Saved entries:
- Opening Delimiter -

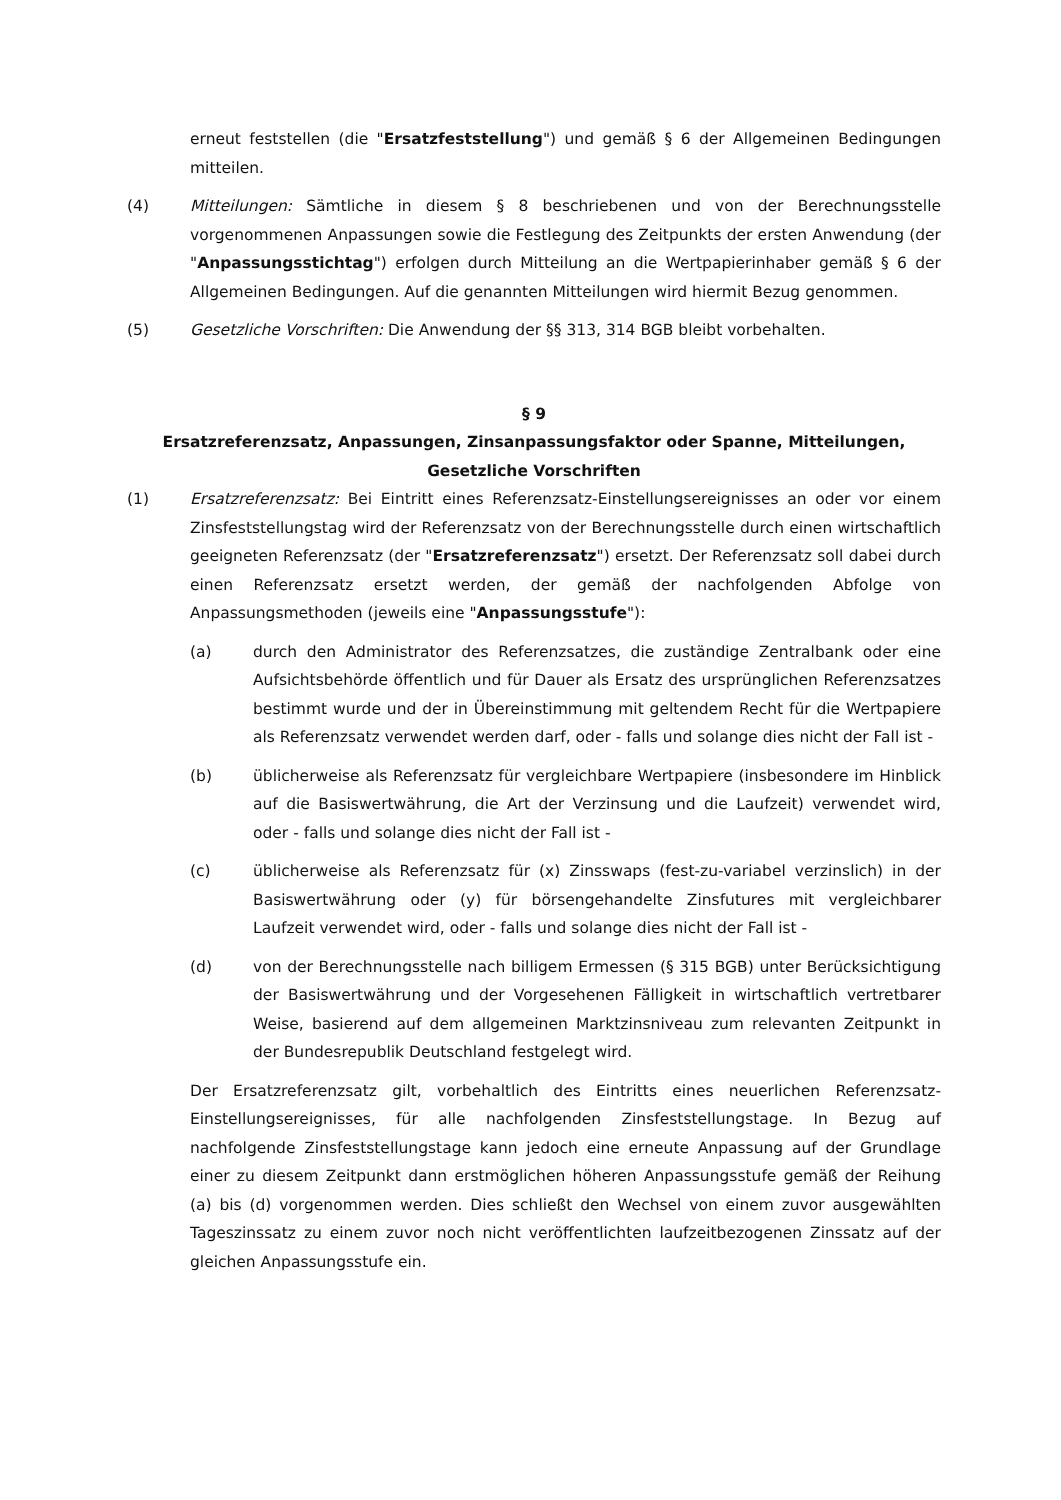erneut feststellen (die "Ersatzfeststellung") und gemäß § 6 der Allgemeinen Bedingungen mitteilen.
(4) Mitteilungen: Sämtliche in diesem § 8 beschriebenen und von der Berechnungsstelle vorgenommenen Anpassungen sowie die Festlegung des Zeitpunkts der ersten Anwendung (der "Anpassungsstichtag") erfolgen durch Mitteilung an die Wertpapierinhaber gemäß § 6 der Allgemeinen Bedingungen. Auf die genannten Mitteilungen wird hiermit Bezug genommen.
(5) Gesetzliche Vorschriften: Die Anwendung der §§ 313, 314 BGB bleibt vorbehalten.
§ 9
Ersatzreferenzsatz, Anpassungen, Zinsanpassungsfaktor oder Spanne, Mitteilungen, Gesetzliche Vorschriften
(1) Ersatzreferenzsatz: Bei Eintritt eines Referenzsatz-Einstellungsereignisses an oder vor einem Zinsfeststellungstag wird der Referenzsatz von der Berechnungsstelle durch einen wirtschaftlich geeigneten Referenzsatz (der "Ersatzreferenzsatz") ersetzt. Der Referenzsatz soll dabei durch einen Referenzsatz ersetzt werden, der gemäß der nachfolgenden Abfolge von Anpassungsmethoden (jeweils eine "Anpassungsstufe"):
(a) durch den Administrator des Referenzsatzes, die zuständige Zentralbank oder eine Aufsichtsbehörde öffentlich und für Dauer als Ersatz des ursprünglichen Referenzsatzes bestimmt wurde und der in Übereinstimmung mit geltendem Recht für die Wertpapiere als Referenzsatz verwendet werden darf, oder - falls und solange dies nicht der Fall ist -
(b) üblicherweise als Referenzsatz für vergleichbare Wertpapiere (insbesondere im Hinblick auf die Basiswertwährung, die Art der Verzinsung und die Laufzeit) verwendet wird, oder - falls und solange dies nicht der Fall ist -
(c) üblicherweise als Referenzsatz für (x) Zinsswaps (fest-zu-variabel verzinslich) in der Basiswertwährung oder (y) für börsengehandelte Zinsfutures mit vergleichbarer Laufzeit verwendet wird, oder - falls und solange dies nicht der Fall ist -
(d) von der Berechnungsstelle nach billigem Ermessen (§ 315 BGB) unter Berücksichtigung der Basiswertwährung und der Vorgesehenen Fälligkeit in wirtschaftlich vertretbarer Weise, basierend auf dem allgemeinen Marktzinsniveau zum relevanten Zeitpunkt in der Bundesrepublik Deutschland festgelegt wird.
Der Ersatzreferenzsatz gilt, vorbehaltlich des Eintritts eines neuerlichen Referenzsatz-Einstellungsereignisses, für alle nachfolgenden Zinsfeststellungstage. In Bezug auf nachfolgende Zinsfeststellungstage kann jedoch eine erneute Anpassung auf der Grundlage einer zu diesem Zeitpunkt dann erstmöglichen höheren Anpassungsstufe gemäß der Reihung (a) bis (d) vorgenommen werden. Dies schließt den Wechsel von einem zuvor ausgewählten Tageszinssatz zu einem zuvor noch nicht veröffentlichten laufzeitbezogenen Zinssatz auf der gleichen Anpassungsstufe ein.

- Closing Delimiter -

_WHAT TO DO_
Repeat only the stretch of lines that begins at the line containing "(c) üblicherweise als" and ends at the last line above, both included.

_EXERCISE OUTPUT_
(c) üblicherweise als Referenzsatz für (x) Zinsswaps (fest-zu-variabel verzinslich) in der Basiswertwährung oder (y) für börsengehandelte Zinsfutures mit vergleichbarer Laufzeit verwendet wird, oder - falls und solange dies nicht der Fall ist -
(d) von der Berechnungsstelle nach billigem Ermessen (§ 315 BGB) unter Berücksichtigung der Basiswertwährung und der Vorgesehenen Fälligkeit in wirtschaftlich vertretbarer Weise, basierend auf dem allgemeinen Marktzinsniveau zum relevanten Zeitpunkt in der Bundesrepublik Deutschland festgelegt wird.
Der Ersatzreferenzsatz gilt, vorbehaltlich des Eintritts eines neuerlichen Referenzsatz-Einstellungsereignisses, für alle nachfolgenden Zinsfeststellungstage. In Bezug auf nachfolgende Zinsfeststellungstage kann jedoch eine erneute Anpassung auf der Grundlage einer zu diesem Zeitpunkt dann erstmöglichen höheren Anpassungsstufe gemäß der Reihung (a) bis (d) vorgenommen werden. Dies schließt den Wechsel von einem zuvor ausgewählten Tageszinssatz zu einem zuvor noch nicht veröffentlichten laufzeitbezogenen Zinssatz auf der gleichen Anpassungsstufe ein.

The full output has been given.